We are not especially concerned about what technical interest or estate Ellen and Mabel acquired when they were born; but we are especially anxious to ascertain what dispositions testator intended to make and give his intention effect, if his intended dispositions were lawful. Now if, as appellants contend, Ellen and Mabel when they were born became vested with a remainder in fee, yet, as we have said, it is clear testator intended to make substituted dispositions to the descendants of a child or children born who might die before Addie. So such remainder (if vested) in Ellen and Mabel should be considered a defeasible fee which was divested as to their individual shares upon their deaths during the life of Addie. See now Vol. 2, Underhill, A Treatise on the Law of Wills, sec. 867, pp. 1311-1312.
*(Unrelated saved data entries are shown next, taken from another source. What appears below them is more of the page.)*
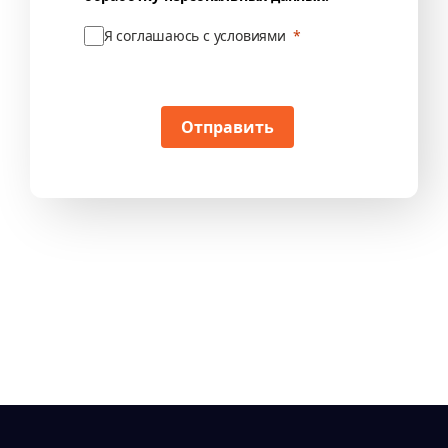
Я соглашаюсь с условиями
Отправить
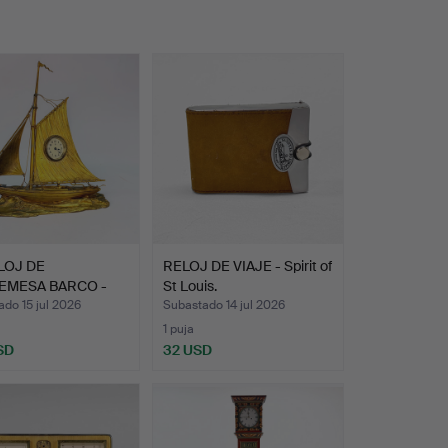
LOJ DE
RELOJ DE VIAJE - Spirit of
EMESA BARCO -
St Louis.
 dorado, J…
do 15 jul 2026
Subastado 14 jul 2026
1 puja
SD
32 USD
onado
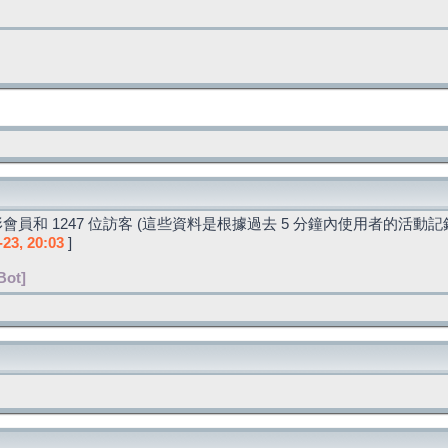
會員和 1247 位訪客 (這些資料是根據過去 5 分鐘內使用者的活動記
-23, 20:03
]
Bot]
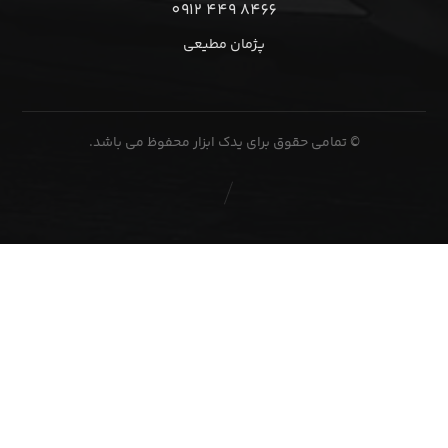
8466 449 0912
پژمان مطیعی
© تمامی حقوق برای یدک ابزار محفوظ می باشد.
Now when the will was executed the testator's daughter Addie was unmarried, and testator did not know she would marry, but testator appears to have been thoughtful of grandchildren, children of Addie, or their descendants, if Addie married and died leaving "issue." It seems he must have wanted to provide stirpes for the possible "issue" of Addie. At the time the will was executed testator had but one grandchild in being, Napoleon B. Crisp, the son of the daughter Anna. If Addie never married, or having married had no issue living when she died, testator wanted his grandson Napoleon to have the property Obviously he could not name in his will, as individuals, the unborn children of Addie. He could only think of and provide for them as a class, which could be described  as "children" of Addie, which class upon the birth of one or more of the class might yet fail or increase or decrease in number. So we see he devised a particular (life) estate to Addie; and the language of the whole Item IV manifests the termination of the particular estate, at the death of Addie, as the intended time of ascertainment of those children of Addie who would become vested with the remainder in "equal portions forever." And it is our interpretation that testator intended, in the event children were born to Addie, one or more of which predeceased her, the share or shares which the deceased child or children, if living, would have "been entitled to" should become absolutely vested, at Addie's death, in those descendants (of the deceased child or children) who survived Addie.
It follows that respondent, Adeline Hoffman Coley, is the absolute owner of an undivided one-third interest in the described land; and that respondents, Carl M., Melvin F., Kenneth S., and Dorothy M. Baird are the absolute owners of an undivided one-third interest in the described land.
The judgment should be affirmed.
It is so ordered. Bradley and Dalton, CC., concur.
The foregoing opinion by VAN OSDOL, C., is adopted as the opinion of the court. All the judges concur.